Jury returns guilty verdicts in drug trial

IRON MOUNTAIN, Mich. (WLUC) - The verdict is in for the Crystal Falls man accused of selling heroin in Iron Mountain. After deliberating for more than six hours, the jury found 36-year-old Paul Dwayne Scott guilty on both counts.

Scott was arrested in March after he and his girlfriend Heather Brazeika allegedly sold two packets of heroin to a police informant.

Wednesday morning, jurors heard closing arguments from both the prosecution and defense. Before they were handed the case, Scott's defense attorney told jurors that the entire case hinged on the word of an informant, who is a recovering drug addict and is not credible.

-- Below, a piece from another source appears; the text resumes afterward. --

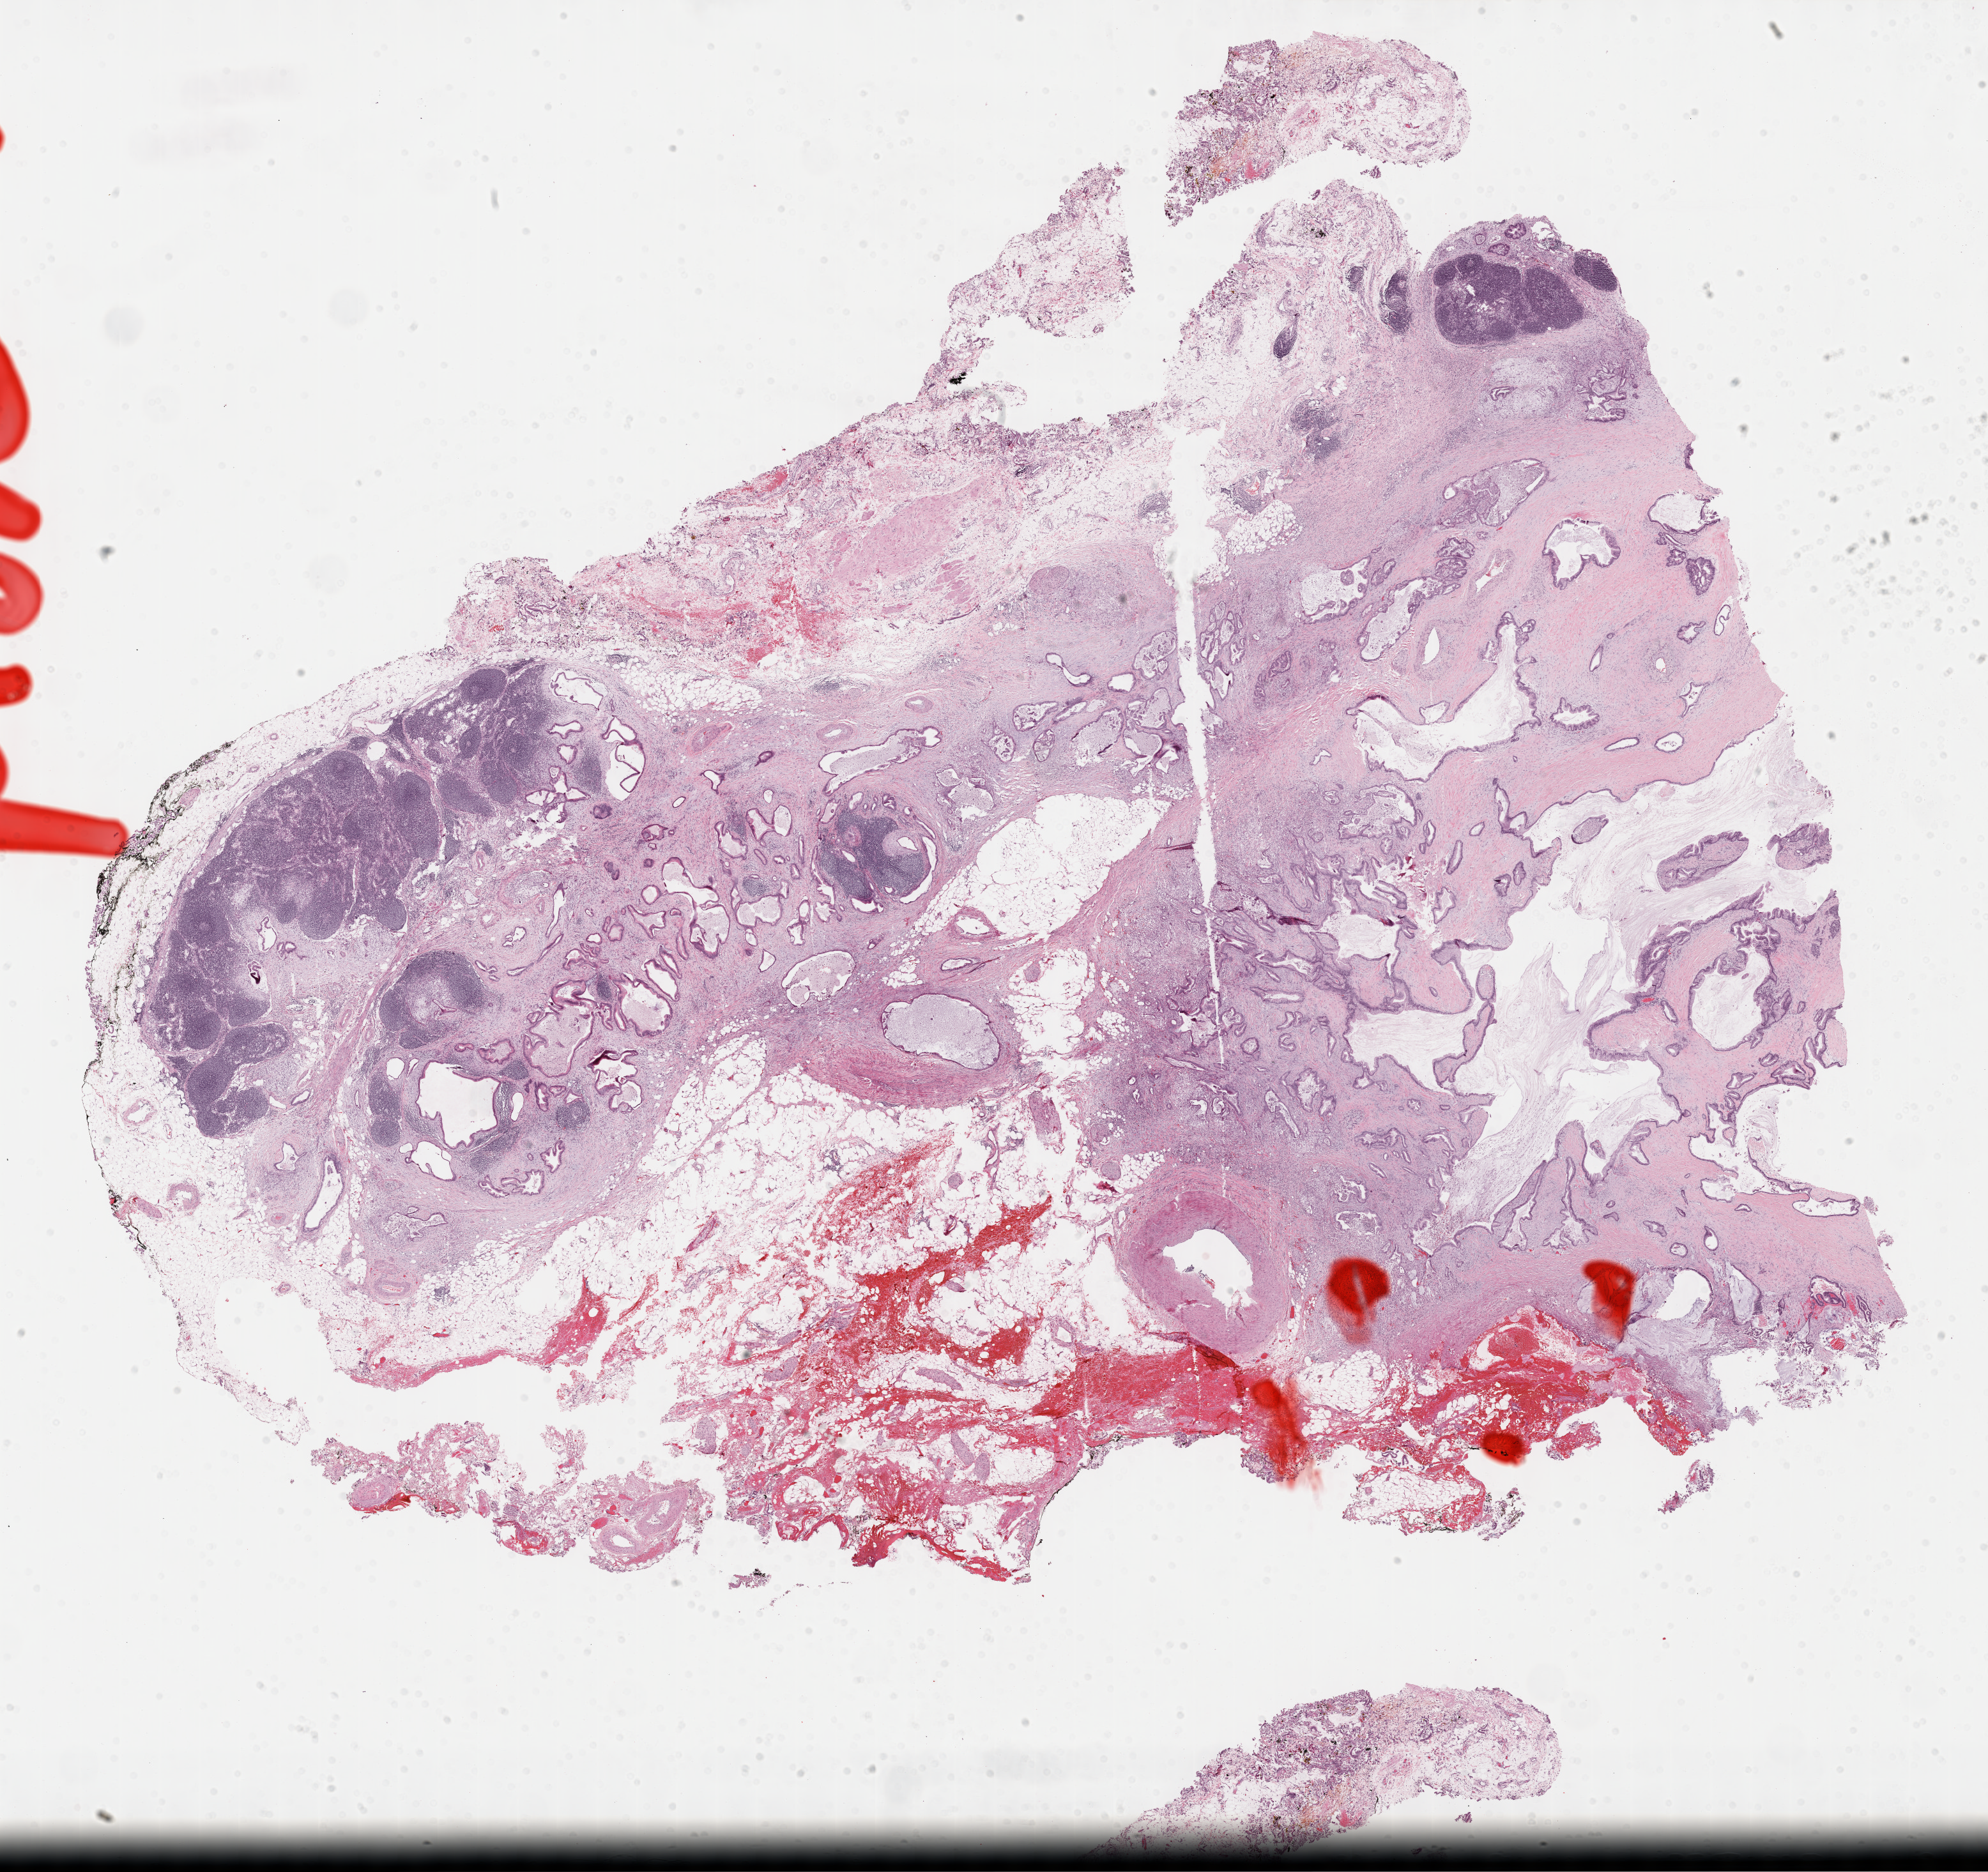
Whole-slide histology image, Hematoxylin and eosin (H&E) stained, low-resolution overview of the scanned area, about 25.2 x 23.7 mm (acquisition: 40x scan), formalin-fixed paraffin-embedded (FFPE) diagnostic section, sample: primary tumour, pancreas. Patient: female, age at initial diagnosis 64 years.
Pathologic diagnosis: Infiltrating duct carcinoma, NOS (head of pancreas).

"He came clean and said, 'You know, I lied at a previous hearing, and I testified under oath that I did not use.' Now today, or the other day...yesterday, he came in and said 'Well, actually, I was lying...I did,'" defense attorney Grant Carlson said. "That's the individual that's the centerpiece of this whole puzzle that the prosecution is trying to paint."

In his testimony, the informant claimed to have worked with the KIND Drug Team to setup the two controlled buys, and purchase the heroin with marked money. However, the defense claimed the exchange of money was because the informant was paying off a debt owed to Scott.

In his closing, Scott's attorney stated the informant duped the police and could've had the heroin taped to his underwear with the intention of framing Scott, so drug charges against him would be dropped.

Officers who testified throughout the trial admitted that a strip search of the informant was not done prior to the controlled buys, but a thorough search was completed and no narcotics were found on the informant.

"The officers believed it, hook, line and sinker, but they never checked. Is blind trust really trust at all?" Carlson asked the jury. "The people would have you believe that, Mr. Pietrantonio would have you believe that but, as he was squirming away up there, I think he was a little uncomfortable because the ruse is up."

The prosecutor, on the other hand, made it clear the drug team the informant worked with is made up of seasoned detectives who have successfully handled controlled buys for years.

"To believe the defense, you have to believe that a 20 year old has outsmarted, oh, about 80 years of law enforcement experience," Dickinson County Chief Assistant Prosecuting Attorney Kristin Kass said. "You'd have to believe that Heather Brazeika pled guilty to delivery of heroin, because she wanted to go home. You'd have to believe that all of the testimony of the officers saying, 'This was going to happen, and it did. We were told this was going to happen, and it did,' was a hoax," Kass continued. "You'd have to believe that when the defendant is being interviewed by police as to whether or not he sold drugs, he went with the flow and agreed, 'I sell drugs'?"

Scott was arrested four days after the last purchase. In court Tuesday, it was also made clear that of the possibly incriminating items found on Scott during his arrest, neither the marked buy money nor the heroin were among them.

Scott was found guilty of two counts of delivery of heroin. As a habitual offender, he faces a maximum penalty of up to life in prison.

His sentencing has been scheduled for October 16.